NASA Transform to Open Science (TOPS) - Open Science 101
NASA released its free Open Science 101 curriculum to empower researchers, early career scientists, and underrepresented communities with the knowledge and tools necessary to embrace open science practices. The curriculum’s initial goal is to train 20,000 scientists and researchers over the next five years, enabling them to embrace open science practices and maximize the impact of their work.
Call for Abstracts: Arctic Congress 2024
Organizers invite abstracts for the Arctic Congress 2024. This conference will convene 29 May-3 June 2024 in Bodø, Norway.
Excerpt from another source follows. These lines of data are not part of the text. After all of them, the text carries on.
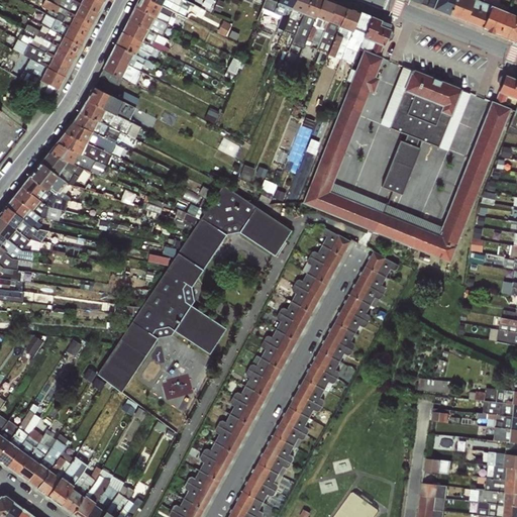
[(44,15),(86,33),(92,22),(53,2),(47,0),(43,0),(40,6),(47,10),(44,15)]
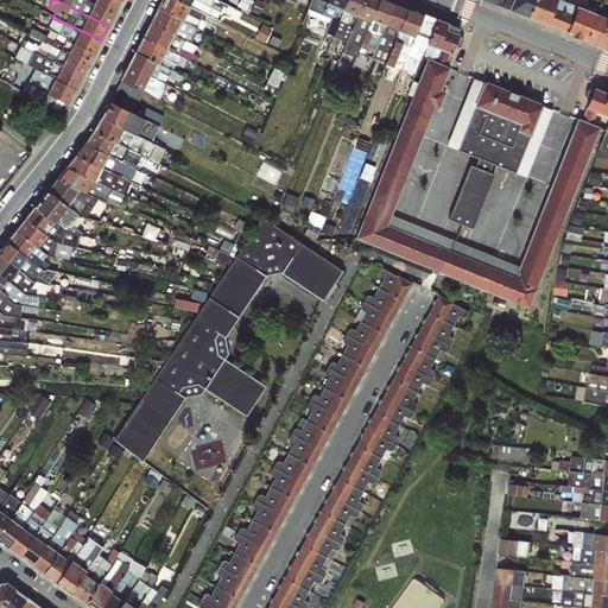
[(115,13),(88,0),(63,0),(62,2),(108,26),(115,13)]
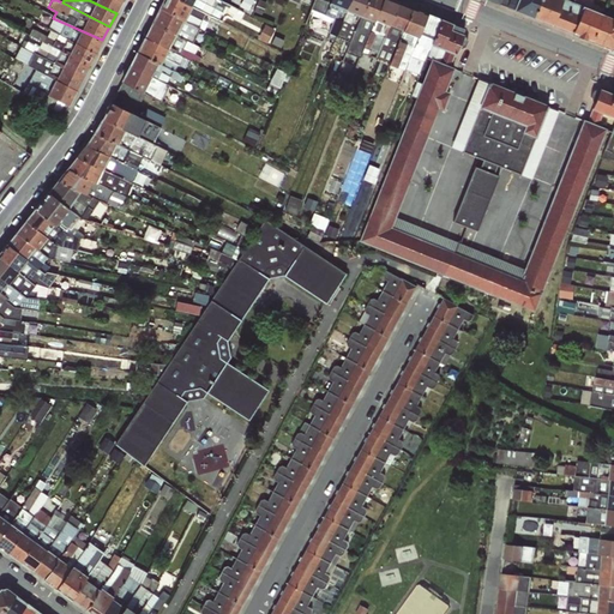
[(89,0),(116,13),(122,1),(120,0),(89,0)]
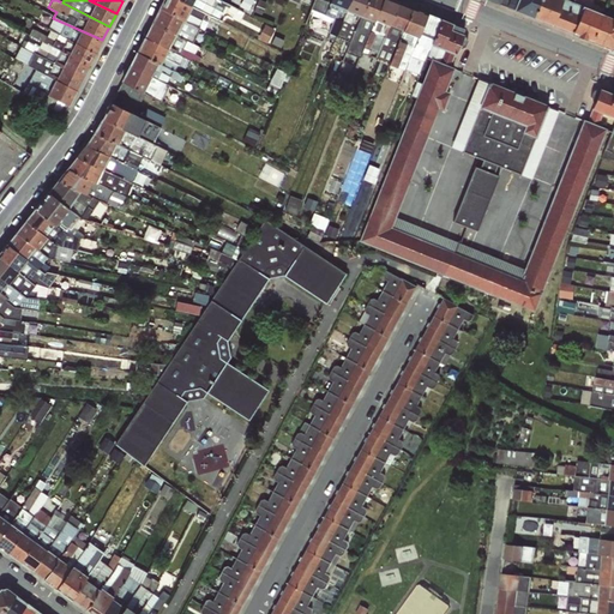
[(163,0),(127,82),(162,98),(174,73),(163,68),(193,1),(210,10),(212,0),(163,0)]
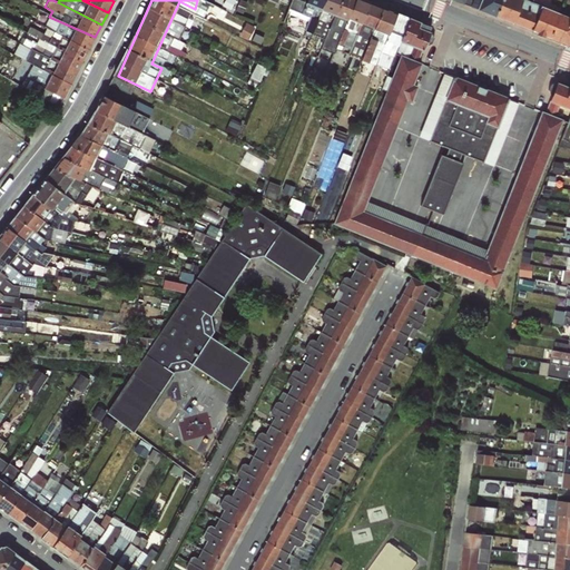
[(291,0),(288,8),(302,13),(306,0),(291,0)]
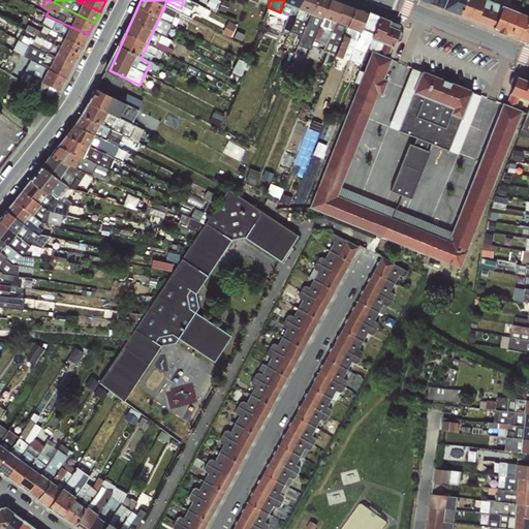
[(300,0),(284,0),(280,12),(287,17),(283,29),(288,31),(300,0)]
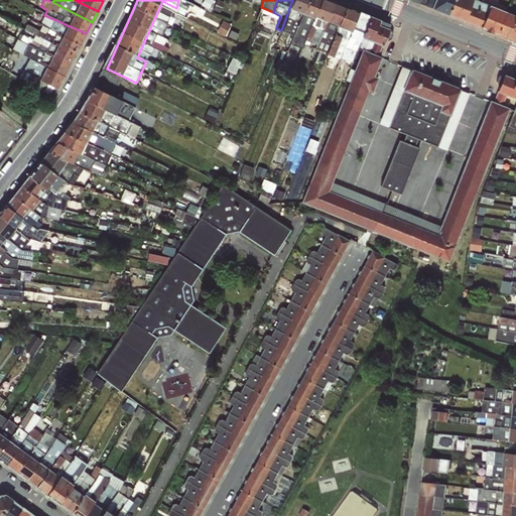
[(307,0),(292,0),(281,30),(292,35),(307,0)]
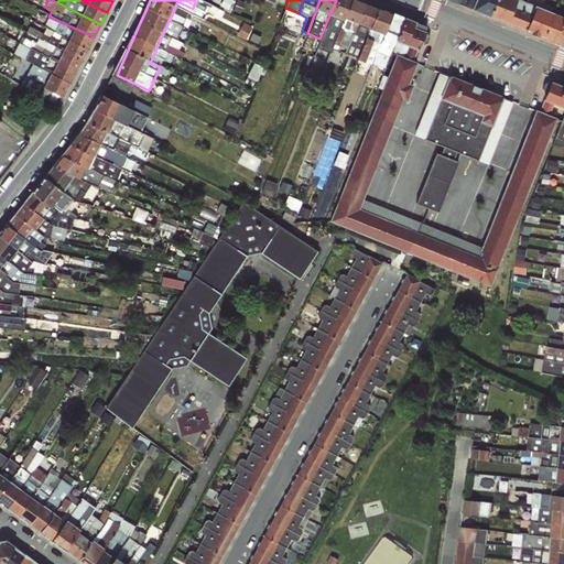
[(351,0),(336,0),(320,39),(317,49),(329,53),(334,44),(351,0)]
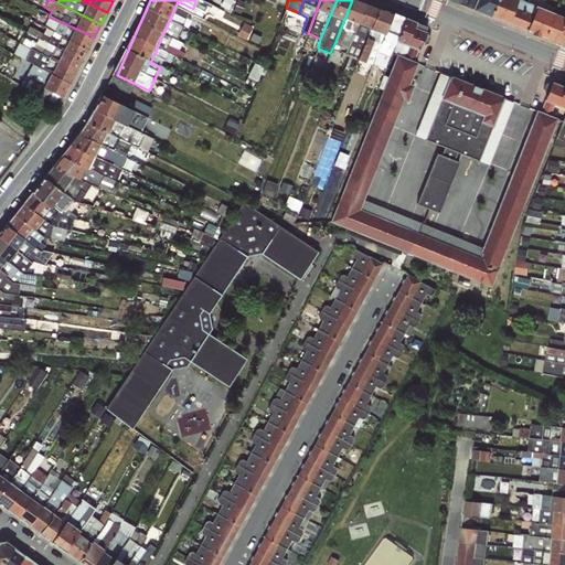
[(366,1),(361,0),(352,0),(334,44),(345,49),(366,1)]
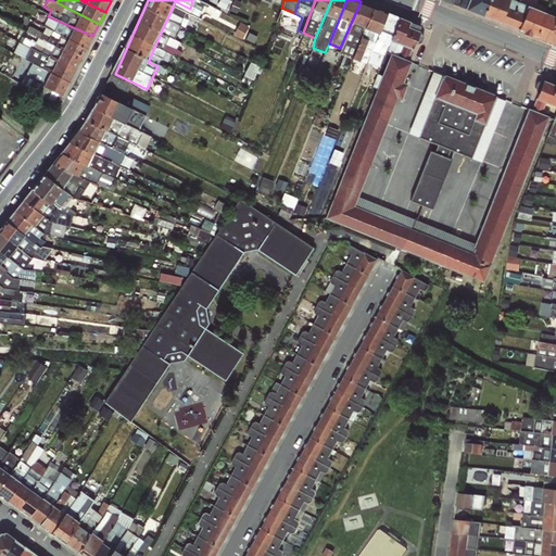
[(555,40),(555,11),(521,0),(470,0),(467,11),(555,40)]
The session list is available here; abstricts are due January 19 at 5:00pm Central European Time.
In particular, the conveners of the following session invite abstracts:
SESSION 4.0.6: People of the North; Building Active and Inclusive Participation of Arctic Youth and Communities through Community and Citizen Science Conveners: Janet Warburton, Roben Itchoak, and Katie Spellman
Session Description:This session will explore the role of youth and communities in Arctic-focused research with a particular focus on how to equitably include and support them through community and citizen science research projects in the Arctic. With the Arctic facing unprecedented changes due to climate change and other human activities, community, and citizen science offer an opportunity for Arctic communities to actively participate in and lead research, to better understand the scope of changes happening in their environment, and to develop solutions based on Indigenous Knowledge and local expertise. Youth involvement is a crucial aspect of community and citizen science as a means to care for and protect their community, protect their environment, and nurture their leadership skills.
The session will feature presenters from a variety of perspectives who have implemented community and citizen science projects throughout the Arctic with a specific focus on including youth and communities. Presentations will cover the benefits of community and citizen science, challenges and opportunities, and best practices for equitable inclusion of youth and communities. Throughout the session, participants will learn about the power of community and citizen science in sharing knowledge, addressing locally relevant issues, fostering community leadership in research and data sovereignty, and contributing to scientific knowledge and policy.